Fragmento
----------------

Sólo los historiadores y literatos se han ocupado cuidadosamente en investigar
su origen, verdadera o falsa misión, sus profecías y el término de su carrera.
Se disputa si fue un apóstol de Cristo o bien pagano. Unos suponen que su
nombre quiere decir Santo Tomás; otros que Culebra Emplumajada; y otros dicen
que es el famoso profeta de Yucatán, Chilan-Cambal. En una palabra, los más de
los autores mexicanos, polémicos e historiadores profanos, han tratado con más
o menos extensión la cuestión sobre el verdadero carácter de Quetzalcoatl. El
hecho es, según dice Acosta, que él establece una religión, cuyos ritos, dogmas
y misterios tenían una admirable afinidad con la de Jesús, y que quizás es la
más semejante a ella. No obstante esto, muchos escritores católicos han
procurado alejar la idea de que este profeta fuese verdadero, sin querer reconocer
en él a un Santo Tomás como lo afirman otros célebres autores. La opinión
general es que Quetzalcoatl es un legislador divino entre los pueblos paganos
de Anáhuac, del cual era lugarteniente el gran Moctezuma, derivando de él su
autoridad. De aquí que se infiere que nuestros mexicanos no seguirían al gentil
Quetzalcoatl, aunque apareciese bajo las formas más idénticas y favorables,
pues que profesan una religión la más intolerante y exclusiva de las otras.

----------------

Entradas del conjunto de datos

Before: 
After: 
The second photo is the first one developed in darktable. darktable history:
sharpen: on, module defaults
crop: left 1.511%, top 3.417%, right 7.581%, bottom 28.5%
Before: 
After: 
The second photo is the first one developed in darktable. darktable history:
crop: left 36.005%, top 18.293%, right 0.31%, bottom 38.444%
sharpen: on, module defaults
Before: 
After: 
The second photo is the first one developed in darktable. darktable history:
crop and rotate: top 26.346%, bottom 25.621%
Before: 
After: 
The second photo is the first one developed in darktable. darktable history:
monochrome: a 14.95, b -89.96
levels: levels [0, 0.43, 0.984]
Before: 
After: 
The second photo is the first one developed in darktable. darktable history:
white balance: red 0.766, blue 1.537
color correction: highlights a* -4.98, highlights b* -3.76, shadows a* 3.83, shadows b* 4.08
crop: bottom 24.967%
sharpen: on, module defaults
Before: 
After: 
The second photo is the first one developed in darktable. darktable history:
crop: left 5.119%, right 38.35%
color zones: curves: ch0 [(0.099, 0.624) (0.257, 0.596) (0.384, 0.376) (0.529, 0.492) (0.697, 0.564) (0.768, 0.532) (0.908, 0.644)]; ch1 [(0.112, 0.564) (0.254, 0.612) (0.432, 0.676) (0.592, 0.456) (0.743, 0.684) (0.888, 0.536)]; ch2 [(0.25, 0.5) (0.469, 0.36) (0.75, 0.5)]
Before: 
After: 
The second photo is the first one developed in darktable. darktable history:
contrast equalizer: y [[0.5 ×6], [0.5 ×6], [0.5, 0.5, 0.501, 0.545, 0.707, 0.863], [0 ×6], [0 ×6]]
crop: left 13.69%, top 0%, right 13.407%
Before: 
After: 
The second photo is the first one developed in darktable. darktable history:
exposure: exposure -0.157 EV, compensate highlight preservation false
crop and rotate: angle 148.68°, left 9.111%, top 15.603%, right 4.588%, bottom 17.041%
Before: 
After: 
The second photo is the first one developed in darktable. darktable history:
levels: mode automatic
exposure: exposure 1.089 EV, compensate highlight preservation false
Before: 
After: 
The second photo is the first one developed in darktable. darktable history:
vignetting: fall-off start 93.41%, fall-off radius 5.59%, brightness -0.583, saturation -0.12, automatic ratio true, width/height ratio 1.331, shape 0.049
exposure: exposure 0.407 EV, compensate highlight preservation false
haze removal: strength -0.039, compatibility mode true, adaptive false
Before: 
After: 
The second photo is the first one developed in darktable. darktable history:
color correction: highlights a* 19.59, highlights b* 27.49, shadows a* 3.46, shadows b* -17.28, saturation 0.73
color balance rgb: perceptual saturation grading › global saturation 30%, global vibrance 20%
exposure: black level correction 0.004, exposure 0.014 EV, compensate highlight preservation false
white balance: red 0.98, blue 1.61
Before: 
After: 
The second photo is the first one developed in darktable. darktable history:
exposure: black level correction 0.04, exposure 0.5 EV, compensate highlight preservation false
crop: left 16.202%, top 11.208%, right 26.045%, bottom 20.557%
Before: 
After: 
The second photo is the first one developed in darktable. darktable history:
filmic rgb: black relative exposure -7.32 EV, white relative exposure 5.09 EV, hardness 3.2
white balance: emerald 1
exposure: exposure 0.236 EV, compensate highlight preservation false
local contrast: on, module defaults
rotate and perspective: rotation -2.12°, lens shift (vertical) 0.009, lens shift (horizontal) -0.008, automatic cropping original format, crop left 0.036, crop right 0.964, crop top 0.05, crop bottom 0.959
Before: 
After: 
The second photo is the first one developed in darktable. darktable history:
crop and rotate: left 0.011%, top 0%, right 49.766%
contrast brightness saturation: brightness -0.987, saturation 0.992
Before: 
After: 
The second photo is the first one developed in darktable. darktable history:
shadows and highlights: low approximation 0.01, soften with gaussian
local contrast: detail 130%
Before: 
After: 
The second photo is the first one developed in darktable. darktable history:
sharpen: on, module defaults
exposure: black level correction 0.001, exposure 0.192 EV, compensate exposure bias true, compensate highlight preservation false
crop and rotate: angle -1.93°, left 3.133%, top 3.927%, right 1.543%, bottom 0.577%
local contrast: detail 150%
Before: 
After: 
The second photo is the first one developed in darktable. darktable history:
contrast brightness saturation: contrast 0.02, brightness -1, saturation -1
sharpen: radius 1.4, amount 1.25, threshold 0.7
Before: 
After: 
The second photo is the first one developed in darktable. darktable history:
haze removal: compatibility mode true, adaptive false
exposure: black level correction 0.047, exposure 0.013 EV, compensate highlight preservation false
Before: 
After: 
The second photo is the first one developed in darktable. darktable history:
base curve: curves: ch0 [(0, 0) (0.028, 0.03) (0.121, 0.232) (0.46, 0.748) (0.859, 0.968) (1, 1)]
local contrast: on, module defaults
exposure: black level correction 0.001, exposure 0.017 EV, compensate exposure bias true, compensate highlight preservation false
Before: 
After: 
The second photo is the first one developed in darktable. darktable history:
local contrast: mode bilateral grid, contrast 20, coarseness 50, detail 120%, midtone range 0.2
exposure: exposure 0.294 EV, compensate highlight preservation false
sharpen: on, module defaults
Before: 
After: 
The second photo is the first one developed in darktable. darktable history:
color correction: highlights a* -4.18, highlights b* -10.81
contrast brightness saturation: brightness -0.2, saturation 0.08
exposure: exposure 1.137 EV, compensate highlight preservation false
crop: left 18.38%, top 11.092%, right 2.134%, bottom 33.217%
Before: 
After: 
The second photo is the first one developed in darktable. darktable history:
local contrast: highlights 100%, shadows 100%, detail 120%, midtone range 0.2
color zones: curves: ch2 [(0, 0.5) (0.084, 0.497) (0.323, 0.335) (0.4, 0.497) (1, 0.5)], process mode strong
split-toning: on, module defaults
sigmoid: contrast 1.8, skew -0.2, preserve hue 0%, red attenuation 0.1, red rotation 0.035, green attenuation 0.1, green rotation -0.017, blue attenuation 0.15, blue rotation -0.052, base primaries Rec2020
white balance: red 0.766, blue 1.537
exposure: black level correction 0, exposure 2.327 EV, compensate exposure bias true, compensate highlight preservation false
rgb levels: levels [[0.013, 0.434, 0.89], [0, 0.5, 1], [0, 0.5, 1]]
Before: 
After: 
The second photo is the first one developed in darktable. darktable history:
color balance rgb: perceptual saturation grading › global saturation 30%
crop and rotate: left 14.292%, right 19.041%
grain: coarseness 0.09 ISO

----------------

Ejercicios propuestos
(a) En el fragmento sobre Quetzalcoatl, ¿con qué profeta de Yucatán lo identifican algunos?
(b) Prosigue el fragmento sobre Quetzalcoatl a partir de su última oración.
Las entradas son un material aparte, sin relación con el fragmento.

Respuestas por tarea
(a) Con Chilan-Cambal.

(b)
Felizmente
los directores de la independencia de México se han aprovechado del fanatismo
con el mejor acierto proclamando a la famosa Virgen de Guadalupe por reina de
los patriotas, invocándola en todos los casos arduos y llevándola en sus
banderas. Con esto, el entusiasmo político ha formado una mezcla con la
religión que ha producido un fervor vehemente por la sagrada causa de la
libertad. La veneración de esta imagen en México es superior a la más exaltada
que pudiera inspirar el más diestro profeta.

Seguramente
la unión es la que nos falta para completar la obra de nuestra regeneración.
Sin embargo, nuestra división no es extraña, porque tal es el distintivo de las
guerras civiles formadas generalmente entre dos partidos: conservadores y
reformadores. Los primeros son, por lo común, más numerosos, porque el imperio
de la costumbre produce el efecto de la obediencia a las potestades
establecidas; los últimos son siempre menos numerosos aunque más vehementes e
ilustrados. De este modo la masa física se equilibra con la fuerza moral, y la
contienda se prolonga, siendo sus resultados muy inciertos. Por fortuna entre
nosotros, la masa ha seguido a la inteligencia.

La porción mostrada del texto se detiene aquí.